Se lo Stato membro in questione ha un PIL nazionale pro capite inferiore alla media dell’UE e se i risultati delle applicazioni di modellizzazione mostrano che i valori limite non possono essere raggiunti entro la data di conseguimento, lo Stato può chiedere una proroga del termine per un massimo di 10 anni, al più tardi fino al 1º gennaio 2040.
Infografica completa sull’inquinamento dell’aria nell’Unione Europea
Giustizia sociale e naturale
La proposta di direttiva determina anche l’accesso alla giustizia a chi intenda sollevare contestazioni in merito alla qualità dell’aria: i ricorsi giurisdizionali dovranno essere equi, tempestivi e non eccessivamente onerosi. Garantito anche il diritto dei cittadini a chiedere un indennizzo in caso di danni alla salute a seguito di una violazione dolosa delle norme da parte dello Stato di appartenenza.
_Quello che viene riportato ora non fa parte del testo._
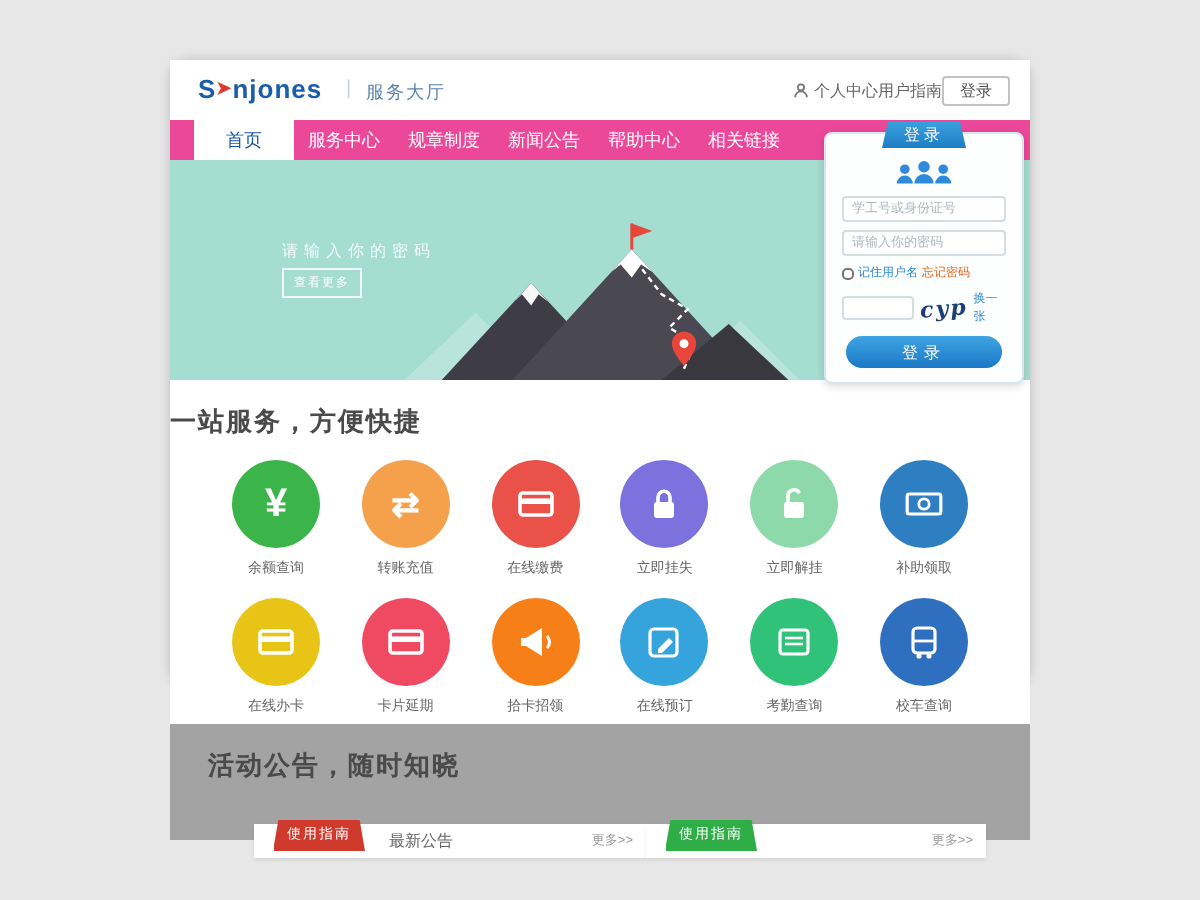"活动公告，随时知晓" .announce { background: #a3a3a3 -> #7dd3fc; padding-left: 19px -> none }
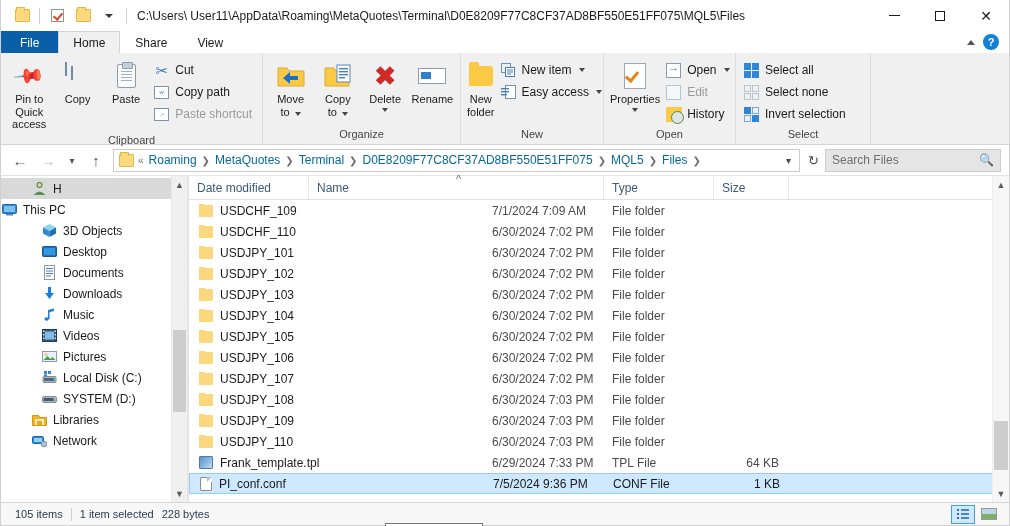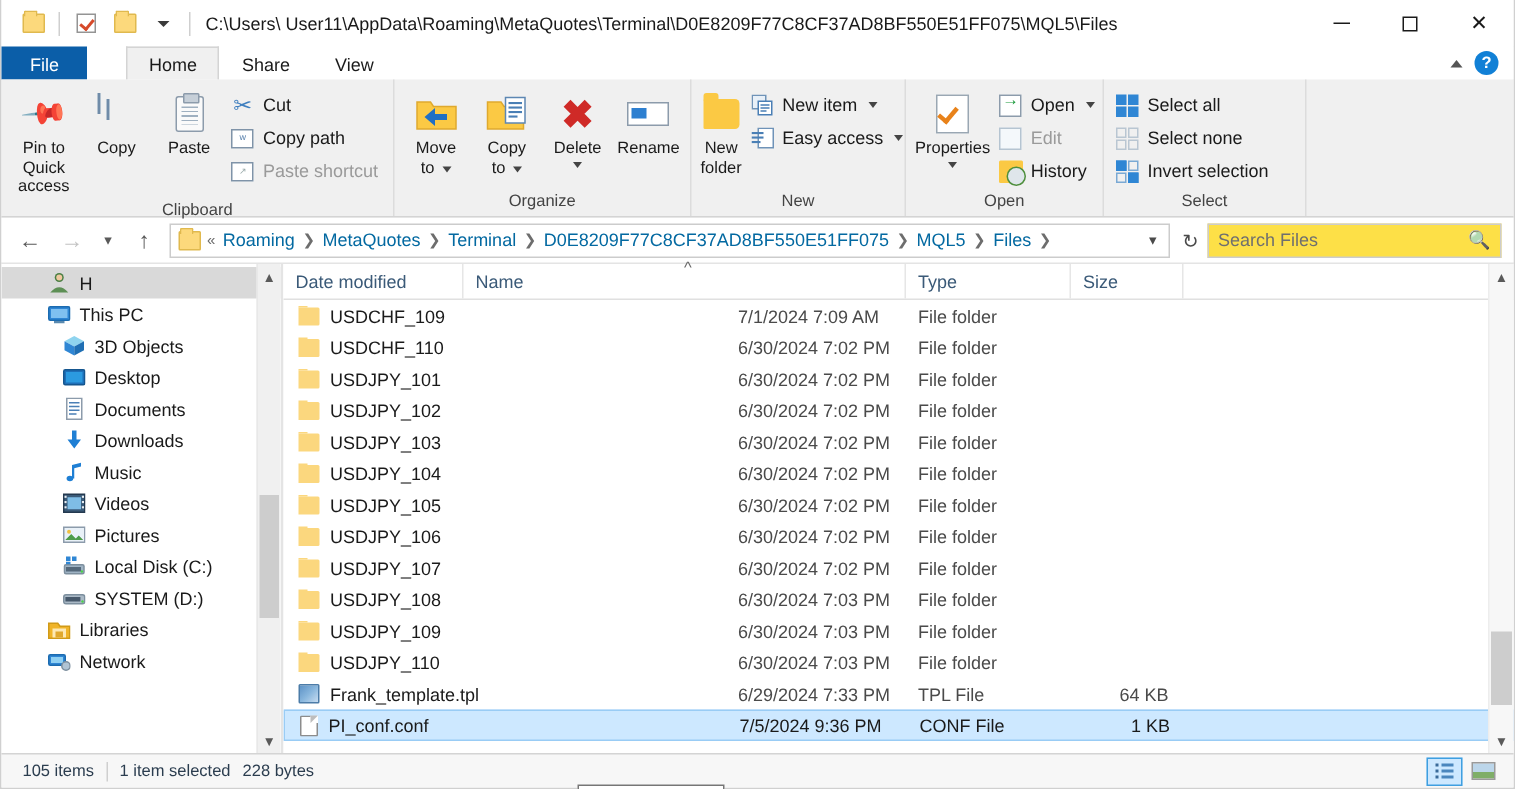"Home" .tab.active { margin-left: 26px -> none }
La strada tracciata è quella giusta del cambiamento ecosostenibile “duro”, che preservi però una componente di malleabilità per tener conto delle differenti situazioni ecologiche, economiche e geopolitiche dei singoli Stati membri dell’UE. Lo scalino ulteriore, per giungere a un cambio di passo ascendente ancora più radicale, sarebbe quello di una svolta paradigmatica a livello di forma mentale: non si tratta “solo” di salvare delle vite umane, ma di immaginare modelli di socialità e sviluppo che tengano conto del radicamento umano in un sistema biologico organico, in cui l’attività antropica è solo una parte di un cosmo naturale composito, coi suoi propri ritmi ed esigenze. Non solo di antropocentrismo si può vivere; anzi, i dati dimostrano il contrario.